International strategies to safeguard the marine environment and the sustainability of fisheries on the high seas could see a step change thanks to the generous support of the Prince Albert II of Monaco Foundation, which has announced a three-year partnership with the Oxford Martin School at the University of Oxford.
The foundation is supporting an exciting new research strand of the Oxford Martin Programme on Sustainable Oceans (OMPSO), which will address crucial gaps in the monitoring and management of our oceans.
Established in 2006, the Prince Albert II of Monaco Foundation is dedicated to the protection of the environment and the promotion of sustainable development on a global scale. The foundation supports initiatives of public and private organisations, in the fields of research and studies, technological innovation and socially-aware practices.
Professor Sir Charles Godfray, Director of the Oxford Martin School, says: "There is growing realisation of the importance of managing ocean ecosystems to protect biodiversity and productive fisheries and I’m delighted that the Prince Albert II of Monaco Foundation is partnering with the Oxford Martin School on this important project."
Identifying legal and policy weaknesses
Illegal and unreported fishing thrives in areas of poor governance, resulting in significant adverse impact on the marine environment. One of the key aims of the project is, therefore, to identify the weaknesses in existing legal and policy tools and the changes that will address them. Ultimately, this work will contribute to the effective implementation of current laws, in particular the United Nations Convention on the Law of the Sea (UNCLOS) and Biodiversity Beyond National Jurisdiction (BBNJ).

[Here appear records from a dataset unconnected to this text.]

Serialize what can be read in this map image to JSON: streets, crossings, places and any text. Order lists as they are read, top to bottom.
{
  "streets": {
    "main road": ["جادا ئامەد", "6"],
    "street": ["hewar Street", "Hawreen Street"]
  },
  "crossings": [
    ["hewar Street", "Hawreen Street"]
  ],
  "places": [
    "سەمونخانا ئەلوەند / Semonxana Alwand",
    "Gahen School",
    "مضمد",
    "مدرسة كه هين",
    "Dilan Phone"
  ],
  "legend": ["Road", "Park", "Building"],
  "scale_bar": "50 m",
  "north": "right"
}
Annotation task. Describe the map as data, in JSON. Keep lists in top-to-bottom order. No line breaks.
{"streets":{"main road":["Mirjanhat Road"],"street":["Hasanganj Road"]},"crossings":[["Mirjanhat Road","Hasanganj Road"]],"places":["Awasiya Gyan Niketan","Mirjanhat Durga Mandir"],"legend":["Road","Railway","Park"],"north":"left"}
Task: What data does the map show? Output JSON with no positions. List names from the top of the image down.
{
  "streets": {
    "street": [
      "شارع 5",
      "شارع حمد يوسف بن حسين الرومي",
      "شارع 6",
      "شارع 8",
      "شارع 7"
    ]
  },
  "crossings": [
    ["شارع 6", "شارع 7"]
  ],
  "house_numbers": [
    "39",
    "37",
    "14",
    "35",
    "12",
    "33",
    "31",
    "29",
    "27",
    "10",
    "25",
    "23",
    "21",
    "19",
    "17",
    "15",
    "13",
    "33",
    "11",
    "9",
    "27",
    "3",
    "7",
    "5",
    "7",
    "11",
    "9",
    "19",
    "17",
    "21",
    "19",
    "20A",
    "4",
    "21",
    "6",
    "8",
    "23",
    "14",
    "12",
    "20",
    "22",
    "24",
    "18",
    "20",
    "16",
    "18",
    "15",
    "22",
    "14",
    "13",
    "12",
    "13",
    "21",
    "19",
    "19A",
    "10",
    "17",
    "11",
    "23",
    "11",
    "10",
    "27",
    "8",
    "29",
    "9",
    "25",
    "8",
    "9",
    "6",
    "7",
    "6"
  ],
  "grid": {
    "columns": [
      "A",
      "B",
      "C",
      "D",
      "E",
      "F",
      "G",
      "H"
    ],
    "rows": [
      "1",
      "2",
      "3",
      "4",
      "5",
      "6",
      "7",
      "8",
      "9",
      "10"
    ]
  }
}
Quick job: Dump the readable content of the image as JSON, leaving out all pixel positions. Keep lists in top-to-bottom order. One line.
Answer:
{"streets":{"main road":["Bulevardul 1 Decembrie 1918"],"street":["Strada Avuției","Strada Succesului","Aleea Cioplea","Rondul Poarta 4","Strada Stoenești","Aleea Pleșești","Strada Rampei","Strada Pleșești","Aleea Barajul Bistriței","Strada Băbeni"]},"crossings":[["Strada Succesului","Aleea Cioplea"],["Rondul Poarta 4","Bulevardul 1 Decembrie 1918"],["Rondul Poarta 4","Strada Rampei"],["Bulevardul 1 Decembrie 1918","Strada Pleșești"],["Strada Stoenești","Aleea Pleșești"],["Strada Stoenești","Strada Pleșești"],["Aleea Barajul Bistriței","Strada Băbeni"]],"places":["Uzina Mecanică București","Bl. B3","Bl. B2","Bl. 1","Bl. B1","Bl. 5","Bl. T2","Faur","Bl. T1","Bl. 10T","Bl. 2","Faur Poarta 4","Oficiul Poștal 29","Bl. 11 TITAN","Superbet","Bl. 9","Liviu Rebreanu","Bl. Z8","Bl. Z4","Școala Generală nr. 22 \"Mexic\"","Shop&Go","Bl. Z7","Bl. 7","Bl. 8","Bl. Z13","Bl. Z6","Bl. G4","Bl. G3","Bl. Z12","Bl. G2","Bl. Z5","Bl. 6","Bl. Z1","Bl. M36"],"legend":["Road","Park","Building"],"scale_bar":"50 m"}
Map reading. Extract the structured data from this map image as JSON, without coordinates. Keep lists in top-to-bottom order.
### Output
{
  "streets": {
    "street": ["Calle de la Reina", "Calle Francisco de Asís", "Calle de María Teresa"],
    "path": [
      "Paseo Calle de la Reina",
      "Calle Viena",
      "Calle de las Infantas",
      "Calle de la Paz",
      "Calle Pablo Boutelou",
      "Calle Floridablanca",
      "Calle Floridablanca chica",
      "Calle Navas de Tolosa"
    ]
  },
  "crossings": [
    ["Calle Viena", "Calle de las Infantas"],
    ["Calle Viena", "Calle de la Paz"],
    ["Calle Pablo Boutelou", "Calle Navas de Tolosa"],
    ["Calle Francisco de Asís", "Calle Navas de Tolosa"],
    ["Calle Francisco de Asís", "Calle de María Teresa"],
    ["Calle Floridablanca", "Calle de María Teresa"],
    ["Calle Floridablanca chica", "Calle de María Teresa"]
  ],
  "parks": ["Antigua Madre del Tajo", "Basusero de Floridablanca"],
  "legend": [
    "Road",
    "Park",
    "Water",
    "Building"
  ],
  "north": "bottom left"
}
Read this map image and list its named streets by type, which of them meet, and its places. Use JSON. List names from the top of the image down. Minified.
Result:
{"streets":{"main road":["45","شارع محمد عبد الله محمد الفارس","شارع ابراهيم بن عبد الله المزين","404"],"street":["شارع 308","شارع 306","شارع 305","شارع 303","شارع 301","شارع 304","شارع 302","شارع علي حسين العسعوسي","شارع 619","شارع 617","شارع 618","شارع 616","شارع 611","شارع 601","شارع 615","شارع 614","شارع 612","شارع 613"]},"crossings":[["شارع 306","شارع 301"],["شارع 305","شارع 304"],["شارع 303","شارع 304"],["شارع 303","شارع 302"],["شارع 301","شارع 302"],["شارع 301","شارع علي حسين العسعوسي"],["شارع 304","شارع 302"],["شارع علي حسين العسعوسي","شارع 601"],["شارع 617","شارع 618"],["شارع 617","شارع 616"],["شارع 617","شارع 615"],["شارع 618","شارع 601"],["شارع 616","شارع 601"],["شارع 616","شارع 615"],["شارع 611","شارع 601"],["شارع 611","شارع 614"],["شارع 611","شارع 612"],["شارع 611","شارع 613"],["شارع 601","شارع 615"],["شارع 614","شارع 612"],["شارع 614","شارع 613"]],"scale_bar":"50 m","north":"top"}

H.E. Mr Bernard Fautrier, Vice-President and Chief Executive Director of the Prince Albert II of Monaco Foundation explains: "The Prince Albert II of Monaco Foundation, through its support of this project and its international commitments, wishes to engage all actors towards transparency and implementation of sustainable management measures for the conservation of the Ocean."
Developing greater understanding
Led by a globally renowned, interdisciplinary team, the project will draw heavily on expertise in fisheries surveillance, Earth observation, and the Law of the Sea.
The initial focus of the project will be to develop a greater understanding of the behaviours of fishers on the high seas, auditing the level of compliance relating to spatial and time-bound closures of specific areas. By exploring the value of technology in this process, from Earth observation via satellite to computer modelling and machine learning, the project team will be in a position to make recommendations which will address barriers to progress in sustainable ocean management and influence future legal and policy frameworks.
Breaking new ground
With little comparative legal work having been conducted to assess current practice and evaluate legal culture in this area, the impact of the team’s work could be far-reaching. This month, the UN entered into an inter-governmental conference on a new implementing agreement for the law of the sea convention. This new project will help governments to understand how to monitor marine protected areas beyond national jurisdiction, which is a critical step in their enforcement.